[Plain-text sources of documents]
□ □ □ □

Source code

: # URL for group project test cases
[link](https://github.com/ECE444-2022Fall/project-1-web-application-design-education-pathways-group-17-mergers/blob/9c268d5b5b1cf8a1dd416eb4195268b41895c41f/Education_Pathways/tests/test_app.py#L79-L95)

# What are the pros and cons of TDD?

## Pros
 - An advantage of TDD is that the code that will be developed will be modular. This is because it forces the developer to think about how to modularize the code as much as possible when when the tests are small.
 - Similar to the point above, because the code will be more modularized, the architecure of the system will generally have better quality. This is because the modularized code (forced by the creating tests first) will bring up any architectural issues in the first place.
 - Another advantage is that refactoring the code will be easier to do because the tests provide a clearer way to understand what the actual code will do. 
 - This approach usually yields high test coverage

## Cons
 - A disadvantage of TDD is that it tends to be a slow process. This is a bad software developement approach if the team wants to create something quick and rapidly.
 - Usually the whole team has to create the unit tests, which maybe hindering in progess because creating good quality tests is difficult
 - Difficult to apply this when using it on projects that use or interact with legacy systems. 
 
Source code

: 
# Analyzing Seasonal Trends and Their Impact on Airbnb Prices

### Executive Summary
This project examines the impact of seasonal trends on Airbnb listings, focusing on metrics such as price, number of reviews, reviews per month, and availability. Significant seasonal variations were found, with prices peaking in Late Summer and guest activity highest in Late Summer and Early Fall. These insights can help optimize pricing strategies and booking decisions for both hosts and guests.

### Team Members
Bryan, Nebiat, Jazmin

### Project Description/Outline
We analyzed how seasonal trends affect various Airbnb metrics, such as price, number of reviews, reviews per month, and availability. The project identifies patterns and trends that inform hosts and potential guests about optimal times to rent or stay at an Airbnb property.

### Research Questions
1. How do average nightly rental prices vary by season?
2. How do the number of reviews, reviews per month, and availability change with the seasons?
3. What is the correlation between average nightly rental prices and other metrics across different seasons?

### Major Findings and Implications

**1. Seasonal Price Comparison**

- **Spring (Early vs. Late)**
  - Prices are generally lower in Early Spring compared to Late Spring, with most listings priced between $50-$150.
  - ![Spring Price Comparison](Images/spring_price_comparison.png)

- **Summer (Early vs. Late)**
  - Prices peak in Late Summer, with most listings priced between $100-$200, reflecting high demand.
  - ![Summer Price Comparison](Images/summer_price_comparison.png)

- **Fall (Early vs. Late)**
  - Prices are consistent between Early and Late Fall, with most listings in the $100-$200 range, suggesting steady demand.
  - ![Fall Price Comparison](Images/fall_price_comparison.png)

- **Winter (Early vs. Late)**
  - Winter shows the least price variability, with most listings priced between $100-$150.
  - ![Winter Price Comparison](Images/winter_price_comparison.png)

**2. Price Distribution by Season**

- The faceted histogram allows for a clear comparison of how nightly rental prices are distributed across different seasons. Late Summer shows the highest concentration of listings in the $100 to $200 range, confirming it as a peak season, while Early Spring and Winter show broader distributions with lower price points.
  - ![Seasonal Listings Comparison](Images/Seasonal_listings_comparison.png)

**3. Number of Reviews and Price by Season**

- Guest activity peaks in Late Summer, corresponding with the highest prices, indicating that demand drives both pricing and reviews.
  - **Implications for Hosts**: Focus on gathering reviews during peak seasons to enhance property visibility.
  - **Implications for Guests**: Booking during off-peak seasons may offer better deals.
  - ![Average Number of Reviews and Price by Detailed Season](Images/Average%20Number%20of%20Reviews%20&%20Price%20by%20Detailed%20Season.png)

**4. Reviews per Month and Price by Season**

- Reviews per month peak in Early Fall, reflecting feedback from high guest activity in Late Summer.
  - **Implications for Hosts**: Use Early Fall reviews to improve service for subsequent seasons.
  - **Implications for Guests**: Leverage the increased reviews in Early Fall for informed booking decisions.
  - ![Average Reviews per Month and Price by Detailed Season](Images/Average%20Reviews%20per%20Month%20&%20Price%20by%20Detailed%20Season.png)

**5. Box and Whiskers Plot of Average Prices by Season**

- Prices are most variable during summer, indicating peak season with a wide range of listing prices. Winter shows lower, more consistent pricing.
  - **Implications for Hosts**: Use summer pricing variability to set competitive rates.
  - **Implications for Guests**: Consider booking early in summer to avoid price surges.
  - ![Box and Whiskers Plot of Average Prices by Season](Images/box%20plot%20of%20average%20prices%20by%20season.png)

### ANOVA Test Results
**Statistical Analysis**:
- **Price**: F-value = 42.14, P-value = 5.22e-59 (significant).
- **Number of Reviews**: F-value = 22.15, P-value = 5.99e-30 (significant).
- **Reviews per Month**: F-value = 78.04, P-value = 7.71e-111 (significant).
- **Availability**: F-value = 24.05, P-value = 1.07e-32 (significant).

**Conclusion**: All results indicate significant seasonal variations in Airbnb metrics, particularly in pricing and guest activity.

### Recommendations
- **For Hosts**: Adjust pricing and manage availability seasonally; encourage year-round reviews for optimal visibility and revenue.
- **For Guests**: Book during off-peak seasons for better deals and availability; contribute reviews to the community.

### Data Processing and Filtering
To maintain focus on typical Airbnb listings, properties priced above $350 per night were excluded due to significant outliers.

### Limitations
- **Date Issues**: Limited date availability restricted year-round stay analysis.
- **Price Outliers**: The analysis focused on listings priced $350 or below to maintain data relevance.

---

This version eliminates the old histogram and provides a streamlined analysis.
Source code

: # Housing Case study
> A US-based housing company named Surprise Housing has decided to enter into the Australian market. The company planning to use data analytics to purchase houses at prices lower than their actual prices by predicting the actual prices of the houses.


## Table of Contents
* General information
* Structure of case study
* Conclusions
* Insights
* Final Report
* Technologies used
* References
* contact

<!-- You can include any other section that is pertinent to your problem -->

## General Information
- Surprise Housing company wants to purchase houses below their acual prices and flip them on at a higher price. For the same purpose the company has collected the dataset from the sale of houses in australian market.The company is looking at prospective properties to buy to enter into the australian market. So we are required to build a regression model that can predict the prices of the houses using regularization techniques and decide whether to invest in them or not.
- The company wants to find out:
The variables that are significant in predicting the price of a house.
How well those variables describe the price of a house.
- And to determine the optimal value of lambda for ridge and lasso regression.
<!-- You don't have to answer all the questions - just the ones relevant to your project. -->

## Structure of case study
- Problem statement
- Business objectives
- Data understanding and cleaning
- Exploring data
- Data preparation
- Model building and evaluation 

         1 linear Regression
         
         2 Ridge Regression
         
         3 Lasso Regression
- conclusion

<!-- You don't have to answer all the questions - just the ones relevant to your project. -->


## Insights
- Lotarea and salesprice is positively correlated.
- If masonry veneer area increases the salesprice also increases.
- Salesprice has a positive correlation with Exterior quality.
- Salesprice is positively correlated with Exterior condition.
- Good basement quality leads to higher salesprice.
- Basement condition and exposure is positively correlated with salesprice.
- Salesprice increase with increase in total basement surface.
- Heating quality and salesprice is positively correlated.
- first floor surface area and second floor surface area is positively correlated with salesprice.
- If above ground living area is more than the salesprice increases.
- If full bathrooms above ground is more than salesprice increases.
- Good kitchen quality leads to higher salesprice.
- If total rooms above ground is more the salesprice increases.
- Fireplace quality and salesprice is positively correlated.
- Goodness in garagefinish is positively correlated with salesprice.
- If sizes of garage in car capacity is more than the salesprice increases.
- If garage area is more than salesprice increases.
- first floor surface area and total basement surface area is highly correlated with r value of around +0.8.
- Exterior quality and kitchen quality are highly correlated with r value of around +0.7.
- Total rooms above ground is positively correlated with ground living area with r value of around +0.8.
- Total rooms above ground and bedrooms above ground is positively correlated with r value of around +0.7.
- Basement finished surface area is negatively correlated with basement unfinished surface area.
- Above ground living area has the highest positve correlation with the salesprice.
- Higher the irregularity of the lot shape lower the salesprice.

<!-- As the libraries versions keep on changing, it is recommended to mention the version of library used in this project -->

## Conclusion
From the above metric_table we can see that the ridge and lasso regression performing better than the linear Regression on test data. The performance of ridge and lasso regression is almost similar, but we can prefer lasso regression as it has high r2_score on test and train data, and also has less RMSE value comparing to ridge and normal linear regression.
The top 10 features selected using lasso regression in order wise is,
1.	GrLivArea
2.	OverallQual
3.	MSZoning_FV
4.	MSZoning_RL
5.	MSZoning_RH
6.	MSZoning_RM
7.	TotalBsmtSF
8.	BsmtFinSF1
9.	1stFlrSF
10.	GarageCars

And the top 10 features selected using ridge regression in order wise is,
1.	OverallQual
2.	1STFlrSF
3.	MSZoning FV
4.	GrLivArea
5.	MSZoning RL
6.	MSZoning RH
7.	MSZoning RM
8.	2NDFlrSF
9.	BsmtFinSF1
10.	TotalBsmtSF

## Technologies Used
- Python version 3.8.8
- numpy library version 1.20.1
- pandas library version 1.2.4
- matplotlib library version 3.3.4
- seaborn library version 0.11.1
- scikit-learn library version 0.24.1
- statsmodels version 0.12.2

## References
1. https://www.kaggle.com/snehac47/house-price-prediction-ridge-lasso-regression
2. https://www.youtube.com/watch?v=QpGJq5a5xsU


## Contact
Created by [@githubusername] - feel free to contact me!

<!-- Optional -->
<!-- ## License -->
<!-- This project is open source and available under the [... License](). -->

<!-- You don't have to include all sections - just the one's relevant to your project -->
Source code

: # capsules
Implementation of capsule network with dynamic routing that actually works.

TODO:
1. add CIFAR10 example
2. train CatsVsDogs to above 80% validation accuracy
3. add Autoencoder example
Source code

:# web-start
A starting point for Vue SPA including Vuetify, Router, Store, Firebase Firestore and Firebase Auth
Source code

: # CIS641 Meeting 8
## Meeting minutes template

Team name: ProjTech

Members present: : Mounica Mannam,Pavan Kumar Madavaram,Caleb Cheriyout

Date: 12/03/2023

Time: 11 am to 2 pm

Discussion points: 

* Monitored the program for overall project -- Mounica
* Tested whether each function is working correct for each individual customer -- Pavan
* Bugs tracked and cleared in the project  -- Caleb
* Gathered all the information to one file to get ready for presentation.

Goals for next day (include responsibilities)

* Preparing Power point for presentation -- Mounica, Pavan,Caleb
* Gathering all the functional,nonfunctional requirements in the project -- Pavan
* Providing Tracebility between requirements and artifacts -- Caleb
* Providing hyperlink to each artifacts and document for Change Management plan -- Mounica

□ □ □ □

* What you need to do: Print the lines of the listing exactly as they appear, from its first line through the line containing "# What are the pros and cons of TDD?", including both.

* Answer to this exercise:
Source code

: # URL for group project test cases
[link](https://github.com/ECE444-2022Fall/project-1-web-application-design-education-pathways-group-17-mergers/blob/9c268d5b5b1cf8a1dd416eb4195268b41895c41f/Education_Pathways/tests/test_app.py#L79-L95)

# What are the pros and cons of TDD?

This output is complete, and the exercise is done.